** LESETEXT **
Wo liegt das Problem und gibt es (straf-)rechtliche Konsequenzen?
Dieser Hinweis erinnert an eine Argumentation des Unternehmens aus dem im Juli 2020 in den USA gerichtlich entschiedenen Fall Philipp Williams, et al. v. Burger King Corporation. Die vegan lebenden Kläger erklärten, von Burger King hinsichtlich des fleischlosen Charakters des „Impossible Whopper“ getäuscht worden zu sein. Dessen Pattys würden auf demselben Grill wie reguläre Rinderpattys zubereitet, mithin kontaminiert. Sie forderten u.a. Schadensersatz wegen Vertragsverletzung und Verbraucherbetrugs. Burger King berief sich darauf, es habe lediglich einen pflanzenbasierten Whopper beworben („0% beef”), sei dabei jedoch nicht auf dessen Zubereitung eingegangen. Eine, grundsätzlich mögliche, separate Zubereitung des Impossible Whopper könne, auf Anfrage, jederzeit erfolgen. Der zuständige Richter am US District Court for the Southern District of Florida wies die Klage ab. Die getrennte Zubereitung fleischlicher und plant-based Produkte sei nicht Vertragsbestandteil geworden; zudem habe keine Täuschung vorgelegen, denn: Burger King habe den Klägern ein fleischloses Patty versprochen und genau dieses auch geliefert.

** LISTE ZUR BEARBEITUNG **

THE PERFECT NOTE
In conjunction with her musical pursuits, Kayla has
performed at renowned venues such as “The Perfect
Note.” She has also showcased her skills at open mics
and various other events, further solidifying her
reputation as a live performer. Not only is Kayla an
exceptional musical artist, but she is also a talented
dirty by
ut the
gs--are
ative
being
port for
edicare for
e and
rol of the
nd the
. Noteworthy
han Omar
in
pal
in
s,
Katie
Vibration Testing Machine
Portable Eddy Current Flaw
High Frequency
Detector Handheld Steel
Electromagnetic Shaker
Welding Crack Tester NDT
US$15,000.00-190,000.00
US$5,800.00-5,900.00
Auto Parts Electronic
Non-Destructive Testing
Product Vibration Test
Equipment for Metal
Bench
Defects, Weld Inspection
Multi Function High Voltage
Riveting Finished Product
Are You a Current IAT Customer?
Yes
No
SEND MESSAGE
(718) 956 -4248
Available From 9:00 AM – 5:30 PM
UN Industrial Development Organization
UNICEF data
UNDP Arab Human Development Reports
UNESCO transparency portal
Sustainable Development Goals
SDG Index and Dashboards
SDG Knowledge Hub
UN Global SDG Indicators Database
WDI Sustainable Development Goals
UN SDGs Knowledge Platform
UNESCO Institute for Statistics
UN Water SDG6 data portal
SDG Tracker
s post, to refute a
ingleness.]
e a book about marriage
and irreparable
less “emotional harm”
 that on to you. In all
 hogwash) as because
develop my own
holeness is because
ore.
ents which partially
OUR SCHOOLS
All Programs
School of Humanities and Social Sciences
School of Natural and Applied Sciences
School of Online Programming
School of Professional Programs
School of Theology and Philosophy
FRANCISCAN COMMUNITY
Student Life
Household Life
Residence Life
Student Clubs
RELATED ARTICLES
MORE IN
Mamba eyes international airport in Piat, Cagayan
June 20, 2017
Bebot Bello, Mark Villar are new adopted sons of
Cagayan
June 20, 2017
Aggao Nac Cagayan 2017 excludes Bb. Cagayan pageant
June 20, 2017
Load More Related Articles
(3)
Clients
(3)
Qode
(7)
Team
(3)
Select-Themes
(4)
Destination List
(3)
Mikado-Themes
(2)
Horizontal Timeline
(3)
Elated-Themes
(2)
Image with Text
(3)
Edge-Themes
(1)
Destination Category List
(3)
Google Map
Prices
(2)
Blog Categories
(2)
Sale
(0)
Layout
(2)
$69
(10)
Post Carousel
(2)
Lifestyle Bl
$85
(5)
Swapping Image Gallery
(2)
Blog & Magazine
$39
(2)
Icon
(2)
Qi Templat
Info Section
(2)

** MATERIAL ERKUNDEN **
1 - Beantworte anhand des Lesetexts zum Burger-King-Fall:
(a) Wann und wo wurde der Fall Philipp Williams, et al. v. Burger King Corporation gerichtlich entschieden?
(b) Mit welchem Hinweis in Klammern bewarb Burger King laut Text seinen pflanzenbasierten Whopper?
(c) Welches Gericht wies die Klage ab?
2 - Ersetze in der Liste „Kayla“ durch „Kaylee“ und lass alles andere unverändert. Gib nur den Abschnitt vom Beginn der Liste bis einschließlich der Zeile mit „Non-Destructive Testing“ wieder.

** LÖSUNGEN **
1 -
(a) Im Juli 2020 in den USA.
(b) Mit „0% beef“.
(c) Der zuständige Richter am US District Court for the Southern District of Florida.

2 -
THE PERFECT NOTE
In conjunction with her musical pursuits, Kaylee has
performed at renowned venues such as “The Perfect
Note.” She has also showcased her skills at open mics
and various other events, further solidifying her
reputation as a live performer. Not only is Kaylee an
exceptional musical artist, but she is also a talented
dirty by
ut the
gs--are
ative
being
port for
edicare for
e and
rol of the
nd the
. Noteworthy
han Omar
in
pal
in
s,
Katie
Vibration Testing Machine
Portable Eddy Current Flaw
High Frequency
Detector Handheld Steel
Electromagnetic Shaker
Welding Crack Tester NDT
US$15,000.00-190,000.00
US$5,800.00-5,900.00
Auto Parts Electronic
Non-Destructive Testing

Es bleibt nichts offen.